Metadata, the data that describes data, becomes an imperative in the world of “Big Data” and the cloud. As more of the data is distributed in the cloud and across the enterprise, the model of holding central databases becomes less relevant, especially for unstructured and semi-structured data. Moving vast amounts of data from one place to another within or outside the enterprise is not economically viable. It is faster and more efficient to select the data locally by shipping the code to the data, the Hadoop model. Good metadata is a key enabler of this approach.
There is already some metadata in place; files have a date created/modified and file size, JPEGs have data about the camera settings and location, and there are many other examples. But metadata standards are fragmented and incomplete, and cracking open files to investigate properties requires too much compute and elapsed time.
A paper by Tom Coughlin and Mike Alvarado entitled "Angels in our Midst: Associative Metadata in Cloud Storage" is an interesting attempt to put a framework model (Figure 1) in place for metadata. The authors have taken an OSI-like layered model, split into to major components:-
- Basic Data Levels – four layers that focus on traditional metadata
- Meaning Data Levels – three layers that focus on meaning and context

Source Angels in our Midst: Associative Metadata in Cloud Storage, Tom Coughlin and Mike Alvarado downloaded 11/3/2010 from http://tinyurl.com/28t2fq3
IT organizations and vendors should recognize that completely new models of doing business are evolving that are enabled by an effective metadata model that has industry acceptance.

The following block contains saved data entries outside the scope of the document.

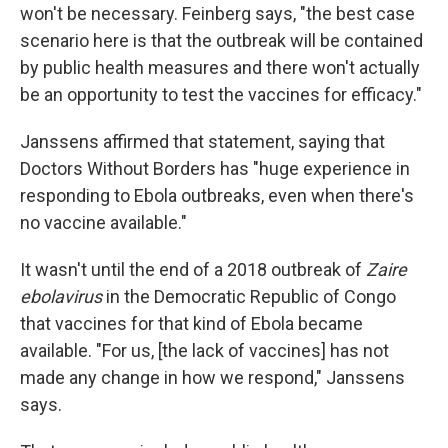
won't be necessary. Feinberg says, "the best case
scenario here is that the outbreak will be contained
by public health measures and there won't actually
be an opportunity to test the vaccines for efficacy."
Janssens affirmed that statement, saying that
Doctors Without Borders has "huge experience in
responding to Ebola outbreaks, even when there's
no vaccine available."
It wasn't until the end of a 2018 outbreak of
Zaire
ebolavirus
in the Democratic Republic of Congo
that vaccines for that kind of Ebola became
available. "For us, [the lack of vaccines] has not
made any change in how we respond," Janssens
says.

Within IT, metadata can be used to assist in deleting data, as well as enabling more effective utilization of data value.
Current methods of inferring metadata retrospectively are inadequate.
Metadata should be captured as close as possible to the time that the data is created or accessed, and there must be automation with immediate override in the capture of metadata. To meet national and international concerns about privacy, metadata must include strong access and security controls, with an emphasis on the user override (what Coughlin and Alvarado describe as a “Guardian Angel”).
Action Item: There should be strong cross-industry support from ISVs, hardware vendors and users for the creation of metadata models and standards. Apple, Google, Microsoft and other software developers of semi-structured data have particular responsibilities to create open metadata standards.